Celebrating Girl Power
By Vidya Kulkarni
Fourteen year old Pallavi, a Class IX student, dreams of becoming a nurse. However, cultural barriers haunt her, as she is the daughter of a Devdasi (a traditional dancing woman). Devdasis are treated as social outcastes and their children, especially girls, are expected to follow their path. But Pallavi has no intention of getting into this antiquated practice and with her mother’s support continues to pursue her education.
Such stories of courage and determination unfolded at the ‘Navjyoti’ programme organised on 22nd November 2007 in Mumbai. Navjyotis are girls who have dared to dream.
This special award for girls instituted jointly by UNICEF and DD Sahyadri in 2004, is meant to give recognition to their achievements and extend support to fulfill their dreams.
Every year nine girls from various districts in Maharashtra are selected for this prestigious honor.
Said Begur Ramchandra Rao, Project Officer, Education, at UNICEF, “This programme has a lot of impact in the field. Though only nine girls are selected for the award, it has a ripple effect in motivating several other girl children in pursuing their education.”
This year’s winners include; Rajeela Padvi, Nandurbar, Sana Phatima (Parbhani), Laxmi Gauddas, Chandrapur, Pallavi Waghmare, Sangli, Neelam Bhandari, Mumbai, Vaishali Pendore, Yaotmal, Geeta Yadav, Kolhapur, Amrapali Dhavale, Latur and Jyoti Indurkar, Mumbai.
Celebrities from Mumbai’s film and corporate world were present to offer awards and encourage its recipients.
Specially made audio-visual clips provided a glimpse into the social and family environments of the ‘Navjyoti’ girls and also showed the grave challenges that they overcame.
Geeta Yadav comes from a single parent family. Her mother has shouldered all family responsibility and managed to her three children’s education completed. Geeta, who respects her mother immensely, wants to study hotel management.
Sana Phatima from Parbhani comes from an extremely poor family. Being blind, her father is unable to work and the family survives on meager income earned by her mother’s work as a housemaid.

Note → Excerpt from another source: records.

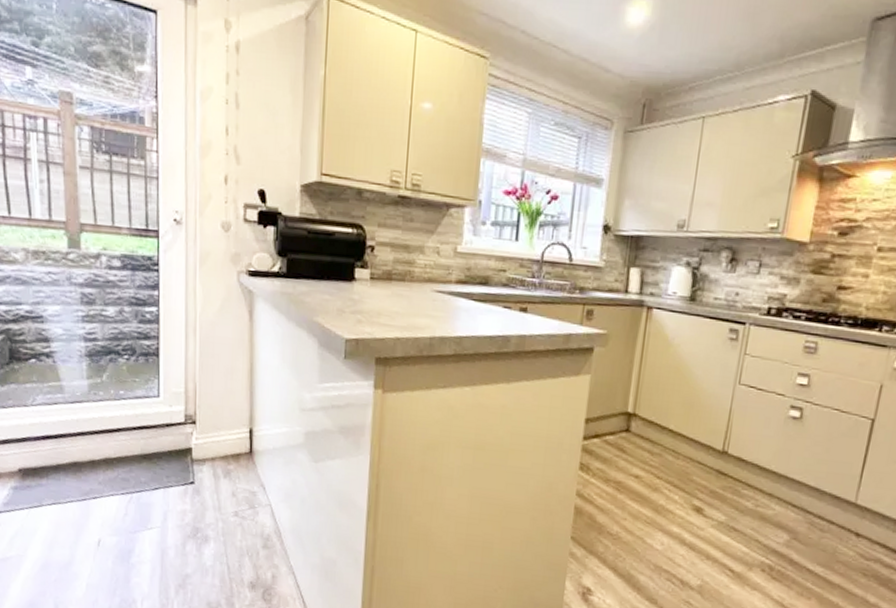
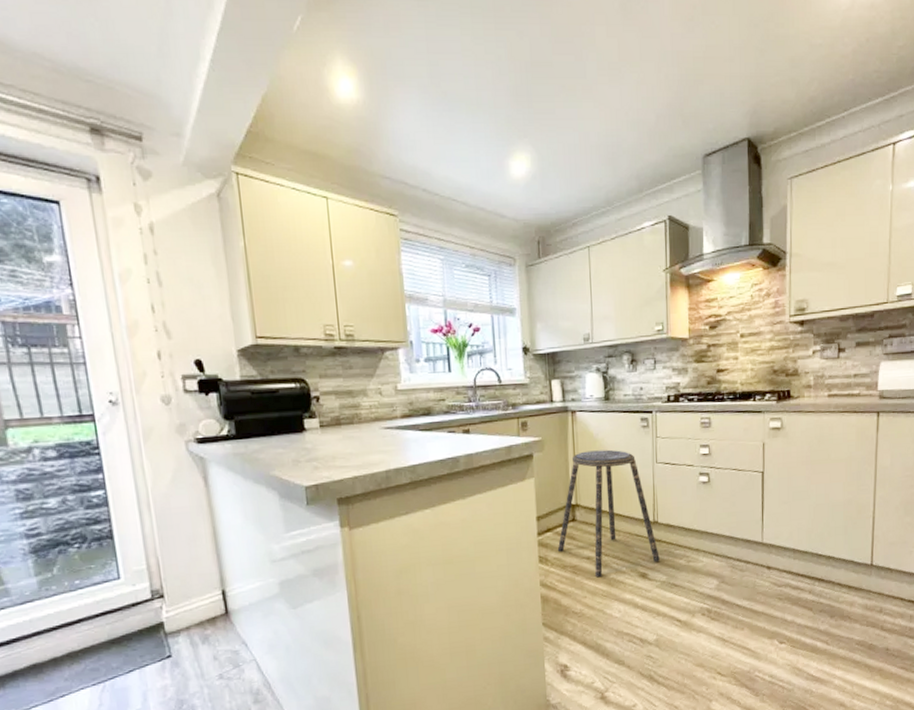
stool: none [602,355,723,501] -> present [557,449,660,578]

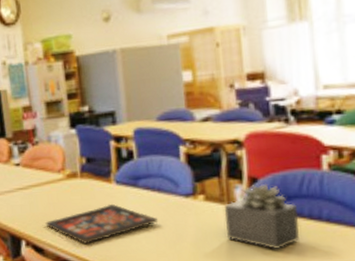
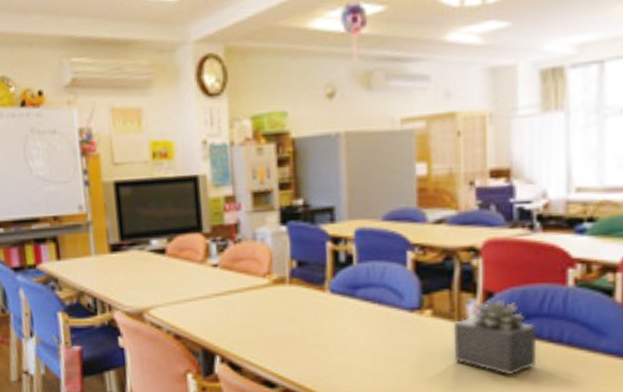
board game: present [45,204,159,244] -> none [245,316,377,363]

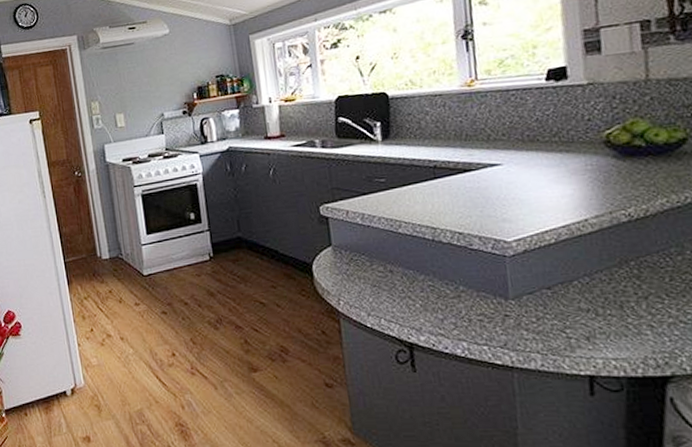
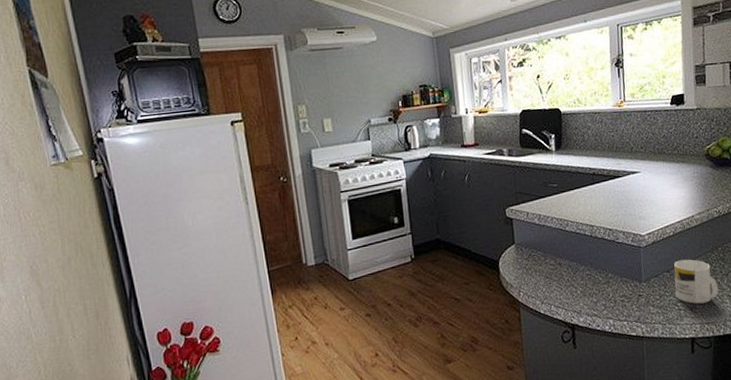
mug: none [558,274,633,333] -> present [674,259,719,304]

Sana started sharing household responsibility at a very young age. Now she attends full time school and works in the evening. She makes and sells papads and earns Rs.5 every day. Sana, a Class IX student, wants to become a doctor.
Laxmi Gauddas also combines work with her studies. She works as a housemaid to supplement the family income. But that doesn’t stop her from dreaming “mai pilot banana chahti hu, asman chuna chahti hu.” (I want to become a pilot and touch the sky), says Laxmi with twinkling eyes.
Neelam Bhandari and Jyoti Indurkar were both brought up in an orphanage in Mumbai. Her life experiences have taught her to be positive and confident. Neelam says, “Whatever happened in the past is not a matter of concern for me now. I look forward to the future and want to become a social worker.” Jyoti is a nature lover and creative person. She wants to become an interior designer.
Most expressed that the struggle these girls go through is a laudable reflection of reality. The Navjyoti event as usual succeeded in bringing the shine of girls out of shadows.